Think of the change in leadership in the House, from Democrat to Republican, as a geological cataclysm akin to the meteor crash in the Yucatán Peninsula 65 million years ago that led to the extinction of the dinosaurs. Now imagine that, as the dust settles, one lone Tyrannosaurus rex survives to find his place among the mammals. Meet Craig Eiland, the only Democrat who kept his independence from the Craddick team yet managed to grow in stature and influence during the session.

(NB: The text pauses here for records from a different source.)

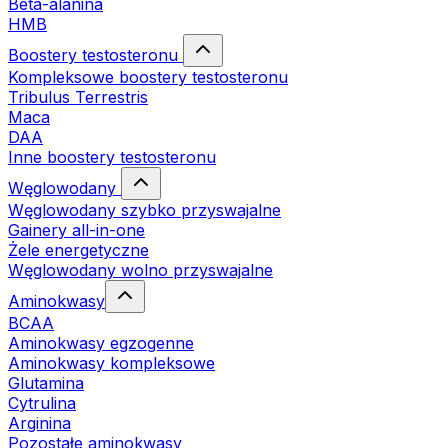
Beta-alanina
HMB
Boostery testosteronu
Kompleksowe boostery testosteronu
Tribulus Terrestris
Maca
DAA
Inne boostery testosteronu
Węglowodany
Węglowodany szybko przyswajalne
Gainery all-in-one
Żele energetyczne
Węglowodany wolno przyswajalne
Aminokwasy
BCAA
Aminokwasy egzogenne
Aminokwasy kompleksowe
Glutamina
Cytrulina
Arginina
Pozostałe aminokwasy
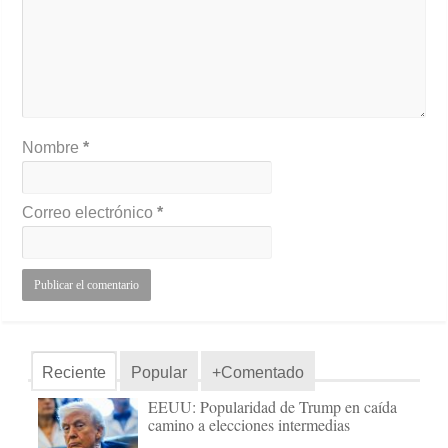
Nombre
*
Correo electrónico
*
Reciente
Popular
+Comentado
EEUU: Popularidad de Trump en caída
camino a elecciones intermedias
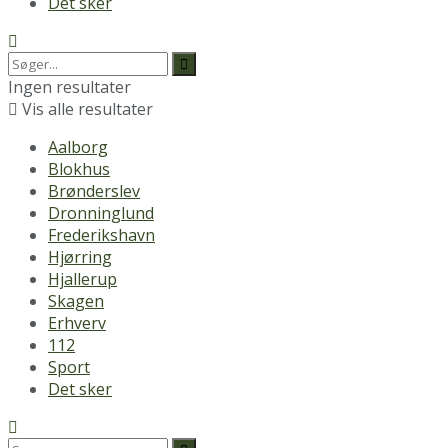
Det sker
Ingen resultater
Vis alle resultater
Aalborg
Blokhus
Brønderslev
Dronninglund
Frederikshavn
Hjørring
Hjallerup
Skagen
Erhverv
112
Sport
Det sker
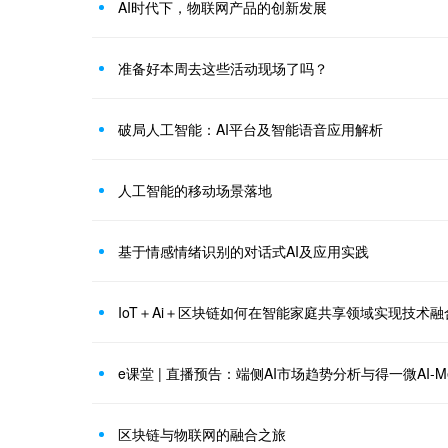
AI时代下，物联网产品的创新发展
准备好本周去这些活动现场了吗？
破局人工智能：AI平台及智能语音应用解析
人工智能的移动场景落地
基于情感情绪识别的对话式AI及应用实践
IoT＋Ai＋区块链如何在智能家庭共享领域实现技术融
e课堂 | 直播预告：端侧AI市场趋势分析与得一微AI-Me
区块链与物联网的融合之旅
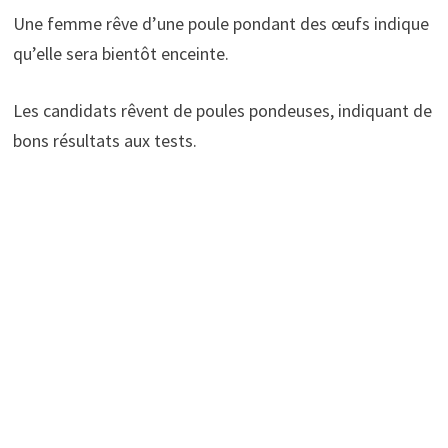
Une femme rêve d’une poule pondant des œufs indique
qu’elle sera bientôt enceinte.
Les candidats rêvent de poules pondeuses, indiquant de
bons résultats aux tests.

Easily recognizable on the House floor for his ramrod posture, Eiland was a major player in three of the biggest issues of the session: human services funding, tort reform, and homeowners’ insurance reform. The reasons he succeeded where other Democrats failed provide an object lesson in how to be a member of the minority: maintain good relations with the other side, operate behind the scenes instead of fighting on the House floor, and value compromise over conflict. Eiland and Republican healthcare guru Arlene Wohlgemuth built a relationship last session out of their shared concern over insufficient funding of nursing homes; it paid off when he and Wohlgemuth generally agreed that any cuts in aid to the poor should fall on the most well-off (participants in the Children’s Health Insurance Program with incomes well above the poverty line) rather than the least well-off (Medicaid recipients). In the tort-reform fight, he persuaded the bill’s sponsor, Republican Joe Nixon, to accept an amendment guaranteeing that injured people will not lose their insurance benefits if they win lawsuit damages.

Eiland’s most valuable contribution came in the fight over homeowners’ insurance reform, when he found a middle ground between free-market Republicans, who want companies to be able to change their rates first and then submit to regulation, and regulation-minded Democrats, who want the reverse. His achievements were even more impressive in light of what was occurring in his personal life; in the middle of the session, his wife gave birth to premature twins whose lives hung in the balance. They’re fine now, and thanks to Eiland, so is a lot of good legislation. After the insurance bill passed, its Republican sponsor, John Smithee, paid his Democratic ally a rare tribute from the microphone: “There would not be an insurance bill without the work of Craig Eiland.”